Text shown —
The combustion efficiency was calculated from the supplied fuel energy, and exhaust energy from CO and HC emissions, as shown in equation (1).

\begin{matrix} η_{comb} = (1 - \frac{{\overset{\cdot}{m}}_{HC} (LH V_{HC}) + {\overset{\cdot}{m}}_{CO} (LH V_{CO})}{{\overset{\cdot}{m}}_{f} \cdot LH V_{f}}) \\ x 100 % \end{matrix}

(1)

where, ${\overset{\cdot}{m}}_{f}$ is the fuel flow rate (g/s), $LH V_{f}$ is the energy density of the fuel (28.4 MJ/kg), ${\overset{\cdot}{m}}_{HC}$ and ${\overset{\cdot}{m}}_{CO}$ are the measured mass flow rates of HC and CO in the exhaust (g/s), while $LH V_{HC}$ and $LH V_{CO}$ are the energy densities of HC (assumed to be the supplied fuel, $LH V_{f}$ ) and CO (10.2 MJ/kg), respectively.

The apparent heat release rate (AHRR) was calculated from in-cylinder pressure based on the first law of thermodynamic fundamentals, as shown in equation (2).

\frac{d Q_{app}}{d θ} = \frac{1}{γ - 1} [γ \cdot p \cdot \frac{dV}{d θ} + V \cdot \frac{dp}{d θ}]

(2)

Record extracts —
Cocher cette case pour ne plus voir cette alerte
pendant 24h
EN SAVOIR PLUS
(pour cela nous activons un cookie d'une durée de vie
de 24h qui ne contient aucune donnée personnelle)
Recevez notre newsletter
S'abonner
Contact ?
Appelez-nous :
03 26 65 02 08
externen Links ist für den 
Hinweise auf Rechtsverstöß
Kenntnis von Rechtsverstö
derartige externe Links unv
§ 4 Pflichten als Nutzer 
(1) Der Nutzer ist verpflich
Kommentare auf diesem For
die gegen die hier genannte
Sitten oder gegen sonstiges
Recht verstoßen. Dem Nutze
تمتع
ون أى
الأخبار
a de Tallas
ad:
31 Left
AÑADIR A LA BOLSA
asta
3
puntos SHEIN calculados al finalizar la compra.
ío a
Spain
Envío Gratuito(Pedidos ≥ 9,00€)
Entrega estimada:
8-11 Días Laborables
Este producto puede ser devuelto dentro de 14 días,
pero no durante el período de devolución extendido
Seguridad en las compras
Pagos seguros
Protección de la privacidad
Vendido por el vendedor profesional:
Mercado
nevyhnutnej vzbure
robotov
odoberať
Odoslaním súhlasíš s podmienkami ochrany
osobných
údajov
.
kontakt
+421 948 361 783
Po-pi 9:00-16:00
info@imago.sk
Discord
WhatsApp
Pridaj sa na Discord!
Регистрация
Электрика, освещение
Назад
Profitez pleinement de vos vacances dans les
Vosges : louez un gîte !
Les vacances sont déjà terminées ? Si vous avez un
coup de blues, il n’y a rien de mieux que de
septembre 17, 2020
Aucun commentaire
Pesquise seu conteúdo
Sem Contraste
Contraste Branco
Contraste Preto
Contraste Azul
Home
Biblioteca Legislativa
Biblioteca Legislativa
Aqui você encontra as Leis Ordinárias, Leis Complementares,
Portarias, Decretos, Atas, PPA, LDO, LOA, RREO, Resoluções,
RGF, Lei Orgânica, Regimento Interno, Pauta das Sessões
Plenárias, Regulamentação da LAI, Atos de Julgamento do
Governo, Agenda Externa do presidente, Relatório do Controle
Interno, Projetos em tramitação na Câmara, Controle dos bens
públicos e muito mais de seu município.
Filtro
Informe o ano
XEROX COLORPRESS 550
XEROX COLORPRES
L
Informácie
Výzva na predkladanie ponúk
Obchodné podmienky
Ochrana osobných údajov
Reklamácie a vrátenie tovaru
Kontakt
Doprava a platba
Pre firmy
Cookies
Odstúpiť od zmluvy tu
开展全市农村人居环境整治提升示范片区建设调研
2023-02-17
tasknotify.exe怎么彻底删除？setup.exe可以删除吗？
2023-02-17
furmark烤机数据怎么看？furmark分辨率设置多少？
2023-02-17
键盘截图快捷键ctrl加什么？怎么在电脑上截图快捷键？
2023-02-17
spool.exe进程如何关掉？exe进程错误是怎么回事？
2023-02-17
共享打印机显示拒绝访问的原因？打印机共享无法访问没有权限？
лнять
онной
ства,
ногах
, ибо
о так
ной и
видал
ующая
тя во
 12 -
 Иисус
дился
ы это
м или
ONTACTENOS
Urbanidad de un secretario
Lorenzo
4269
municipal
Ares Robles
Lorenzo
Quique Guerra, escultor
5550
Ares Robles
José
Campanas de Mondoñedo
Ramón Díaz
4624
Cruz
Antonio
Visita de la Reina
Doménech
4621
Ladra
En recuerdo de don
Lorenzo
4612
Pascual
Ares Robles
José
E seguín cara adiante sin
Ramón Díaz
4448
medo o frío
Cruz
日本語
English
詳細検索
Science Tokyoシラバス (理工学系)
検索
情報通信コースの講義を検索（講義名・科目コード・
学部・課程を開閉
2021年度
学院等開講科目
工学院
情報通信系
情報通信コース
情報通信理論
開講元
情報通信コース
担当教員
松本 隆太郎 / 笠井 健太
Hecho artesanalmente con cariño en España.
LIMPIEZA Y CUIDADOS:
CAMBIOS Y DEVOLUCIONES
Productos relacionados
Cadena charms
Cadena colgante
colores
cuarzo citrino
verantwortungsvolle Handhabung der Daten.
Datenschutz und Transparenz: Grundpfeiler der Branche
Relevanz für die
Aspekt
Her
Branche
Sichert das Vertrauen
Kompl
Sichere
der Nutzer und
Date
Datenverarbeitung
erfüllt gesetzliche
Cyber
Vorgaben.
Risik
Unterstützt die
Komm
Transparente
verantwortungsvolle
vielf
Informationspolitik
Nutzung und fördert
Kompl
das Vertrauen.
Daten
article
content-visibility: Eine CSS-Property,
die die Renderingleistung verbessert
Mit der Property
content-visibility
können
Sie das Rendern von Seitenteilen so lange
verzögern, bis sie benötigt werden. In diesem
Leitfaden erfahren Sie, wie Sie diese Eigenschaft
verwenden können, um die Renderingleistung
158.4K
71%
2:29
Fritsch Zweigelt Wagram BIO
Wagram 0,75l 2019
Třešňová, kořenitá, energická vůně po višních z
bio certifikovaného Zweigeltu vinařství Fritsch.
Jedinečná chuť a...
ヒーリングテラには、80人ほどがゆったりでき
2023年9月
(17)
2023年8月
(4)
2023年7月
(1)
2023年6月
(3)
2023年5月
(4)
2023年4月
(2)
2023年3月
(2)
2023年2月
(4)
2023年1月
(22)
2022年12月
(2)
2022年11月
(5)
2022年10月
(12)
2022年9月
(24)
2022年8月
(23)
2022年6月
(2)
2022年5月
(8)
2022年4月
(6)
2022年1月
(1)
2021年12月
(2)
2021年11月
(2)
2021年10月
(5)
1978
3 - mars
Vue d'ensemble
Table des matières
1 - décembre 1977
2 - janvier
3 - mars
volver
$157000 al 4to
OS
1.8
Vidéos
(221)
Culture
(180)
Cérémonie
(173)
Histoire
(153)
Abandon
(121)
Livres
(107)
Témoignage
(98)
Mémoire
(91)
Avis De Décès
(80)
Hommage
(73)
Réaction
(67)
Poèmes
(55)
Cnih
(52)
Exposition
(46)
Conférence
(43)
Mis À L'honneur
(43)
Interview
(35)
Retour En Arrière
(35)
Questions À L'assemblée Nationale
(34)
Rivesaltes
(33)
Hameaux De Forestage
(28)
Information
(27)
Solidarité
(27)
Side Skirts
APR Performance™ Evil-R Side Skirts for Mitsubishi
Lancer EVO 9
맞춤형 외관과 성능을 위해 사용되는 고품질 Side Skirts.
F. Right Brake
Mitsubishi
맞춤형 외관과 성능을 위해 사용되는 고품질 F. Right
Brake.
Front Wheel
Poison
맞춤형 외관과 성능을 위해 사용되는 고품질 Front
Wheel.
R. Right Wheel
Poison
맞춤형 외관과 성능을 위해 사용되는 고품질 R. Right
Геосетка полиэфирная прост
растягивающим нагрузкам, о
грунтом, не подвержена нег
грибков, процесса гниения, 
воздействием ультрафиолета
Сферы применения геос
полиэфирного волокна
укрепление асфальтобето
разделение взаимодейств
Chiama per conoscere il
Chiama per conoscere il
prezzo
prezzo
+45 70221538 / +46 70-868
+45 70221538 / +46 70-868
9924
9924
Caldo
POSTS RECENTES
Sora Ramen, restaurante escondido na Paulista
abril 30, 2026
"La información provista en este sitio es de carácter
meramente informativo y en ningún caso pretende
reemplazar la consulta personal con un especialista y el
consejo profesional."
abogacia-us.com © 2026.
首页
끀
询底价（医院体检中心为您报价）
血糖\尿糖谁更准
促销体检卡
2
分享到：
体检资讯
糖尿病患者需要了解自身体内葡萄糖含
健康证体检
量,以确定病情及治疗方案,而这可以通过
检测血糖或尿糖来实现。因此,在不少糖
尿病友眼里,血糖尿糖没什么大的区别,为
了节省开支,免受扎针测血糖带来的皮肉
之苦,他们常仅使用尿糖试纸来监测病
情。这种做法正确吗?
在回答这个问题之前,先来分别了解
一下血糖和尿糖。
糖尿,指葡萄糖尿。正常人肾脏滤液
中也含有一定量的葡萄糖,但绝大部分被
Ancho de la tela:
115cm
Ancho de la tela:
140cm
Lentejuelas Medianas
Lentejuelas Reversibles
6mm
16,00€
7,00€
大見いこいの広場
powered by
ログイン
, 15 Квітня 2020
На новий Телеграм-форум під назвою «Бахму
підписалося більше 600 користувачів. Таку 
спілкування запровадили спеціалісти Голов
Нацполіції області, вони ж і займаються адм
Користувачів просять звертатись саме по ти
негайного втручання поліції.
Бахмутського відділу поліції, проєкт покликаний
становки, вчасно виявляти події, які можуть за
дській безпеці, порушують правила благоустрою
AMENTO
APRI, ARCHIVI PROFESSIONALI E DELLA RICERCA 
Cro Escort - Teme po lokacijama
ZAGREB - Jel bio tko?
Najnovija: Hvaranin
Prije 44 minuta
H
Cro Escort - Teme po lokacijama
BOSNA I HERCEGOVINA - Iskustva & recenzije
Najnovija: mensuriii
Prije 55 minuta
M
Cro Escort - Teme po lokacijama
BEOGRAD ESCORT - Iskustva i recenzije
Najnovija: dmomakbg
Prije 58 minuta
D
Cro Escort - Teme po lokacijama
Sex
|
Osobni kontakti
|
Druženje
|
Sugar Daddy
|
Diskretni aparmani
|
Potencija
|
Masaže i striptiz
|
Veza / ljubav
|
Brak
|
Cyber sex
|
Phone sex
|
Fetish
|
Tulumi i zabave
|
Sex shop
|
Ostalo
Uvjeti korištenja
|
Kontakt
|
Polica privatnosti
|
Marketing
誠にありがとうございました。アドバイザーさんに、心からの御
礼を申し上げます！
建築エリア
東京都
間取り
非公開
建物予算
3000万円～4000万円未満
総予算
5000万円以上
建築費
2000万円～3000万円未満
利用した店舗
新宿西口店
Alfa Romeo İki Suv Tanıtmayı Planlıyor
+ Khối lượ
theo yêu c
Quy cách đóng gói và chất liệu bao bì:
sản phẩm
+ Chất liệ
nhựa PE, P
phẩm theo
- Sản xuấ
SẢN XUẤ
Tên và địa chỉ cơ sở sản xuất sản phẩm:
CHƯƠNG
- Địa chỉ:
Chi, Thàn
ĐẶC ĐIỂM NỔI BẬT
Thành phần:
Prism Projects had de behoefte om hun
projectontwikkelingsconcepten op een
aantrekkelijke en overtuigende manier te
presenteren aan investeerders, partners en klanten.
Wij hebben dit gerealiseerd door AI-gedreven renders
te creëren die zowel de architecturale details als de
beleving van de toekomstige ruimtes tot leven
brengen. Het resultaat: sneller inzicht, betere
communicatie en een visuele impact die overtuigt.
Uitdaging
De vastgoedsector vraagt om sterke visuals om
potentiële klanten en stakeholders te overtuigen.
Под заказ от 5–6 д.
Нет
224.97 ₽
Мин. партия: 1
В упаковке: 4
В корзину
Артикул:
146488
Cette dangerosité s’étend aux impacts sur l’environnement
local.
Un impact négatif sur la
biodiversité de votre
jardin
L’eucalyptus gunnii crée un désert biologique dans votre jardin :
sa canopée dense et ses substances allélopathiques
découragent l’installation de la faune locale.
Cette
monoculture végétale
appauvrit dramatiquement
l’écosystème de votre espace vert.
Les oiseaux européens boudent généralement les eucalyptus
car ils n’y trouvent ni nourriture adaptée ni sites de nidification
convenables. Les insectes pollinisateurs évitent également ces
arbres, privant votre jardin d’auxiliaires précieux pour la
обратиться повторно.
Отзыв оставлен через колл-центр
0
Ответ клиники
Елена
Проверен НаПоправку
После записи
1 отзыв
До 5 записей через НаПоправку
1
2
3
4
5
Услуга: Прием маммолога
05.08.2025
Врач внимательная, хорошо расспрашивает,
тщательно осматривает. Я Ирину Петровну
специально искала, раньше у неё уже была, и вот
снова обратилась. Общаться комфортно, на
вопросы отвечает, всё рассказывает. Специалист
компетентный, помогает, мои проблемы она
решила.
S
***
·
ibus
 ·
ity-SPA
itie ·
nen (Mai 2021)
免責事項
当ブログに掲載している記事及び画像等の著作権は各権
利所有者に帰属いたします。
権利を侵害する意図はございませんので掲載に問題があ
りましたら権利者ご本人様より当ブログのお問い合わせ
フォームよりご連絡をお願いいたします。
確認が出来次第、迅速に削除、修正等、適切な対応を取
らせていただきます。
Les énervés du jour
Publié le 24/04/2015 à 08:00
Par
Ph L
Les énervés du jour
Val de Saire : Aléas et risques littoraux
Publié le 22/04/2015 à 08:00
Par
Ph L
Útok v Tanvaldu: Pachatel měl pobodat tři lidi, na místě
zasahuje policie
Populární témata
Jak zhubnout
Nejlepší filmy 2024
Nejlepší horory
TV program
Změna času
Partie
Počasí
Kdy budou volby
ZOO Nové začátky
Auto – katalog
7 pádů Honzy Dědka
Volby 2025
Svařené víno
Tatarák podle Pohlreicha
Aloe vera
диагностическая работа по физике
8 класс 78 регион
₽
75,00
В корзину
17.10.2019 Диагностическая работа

Using the information —
1 - Edit the rows from their start through the line containing "Kommentare auf diesem For": write those lines out again with "24h" replaced by "48h" and nothing else changed.
2 - Continue the passage on combustion efficiency and heat release from where it stops.
The combustion passage and the rows are unrelated material.

Expected responses —
1 -
Cocher cette case pour ne plus voir cette alerte
pendant 48h
EN SAVOIR PLUS
(pour cela nous activons un cookie d'une durée de vie
de 48h qui ne contient aucune donnée personnelle)
Recevez notre newsletter
S'abonner
Contact ?
Appelez-nous :
03 26 65 02 08
externen Links ist für den 
Hinweise auf Rechtsverstöß
Kenntnis von Rechtsverstö
derartige externe Links unv
§ 4 Pflichten als Nutzer 
(1) Der Nutzer ist verpflich
Kommentare auf diesem For

2 -
where, $\frac{d Q_{app}}{d θ}$ is the AHRR (J/°CA), $γ$ is the specific heat ratio of air (assumed constant at 1.37), $p$ is the in-cylinder pressure, and $V$ is the cylinder volume.

The AHHR was used to estimate the combustion phasing through normalized cumulative heat release. The start of combustion (SOC) and end of combustion (EOC) was approximated to 5% (CA05) and 95% (CA95) cumulative heat release, respectively. The combustion duration (CD) was the duration between the SOC and EOC. The ignition delay (ID) was defined as the period from spark timing to CA05. The combustion phasing was expressed as the midpoint of heat release, 50% (CA50).

Results and discussions

Direct injection

Spray study

The spray behavior of DME fuel was recorded with a high-speed camera in a 3 L constant volume combustion vessel fitted with heating elements for background temperature control. N₂ was used as the background media for all test cases. The DME fuel injection system (Figure 2), was connected to a piezoelectric 8-hole injector with a nozzle diameter of 180 μm. In this application, the pneumatic pump was ideal to deliver a stable fuel pressure.

The high vapor pressure and low boiling temperature of DME is helpful for in-cylinder mixing. Especially when DME fuel is sprayed into a heated background at atmosphere pressure, flash boiling can be observed after leaving the nozzle hole, as shown in Figure 3.

Figure 3.

DME fuel spray into inert background gas (N₂) at 600 bar fuel pressure and 1000 μs injection duration.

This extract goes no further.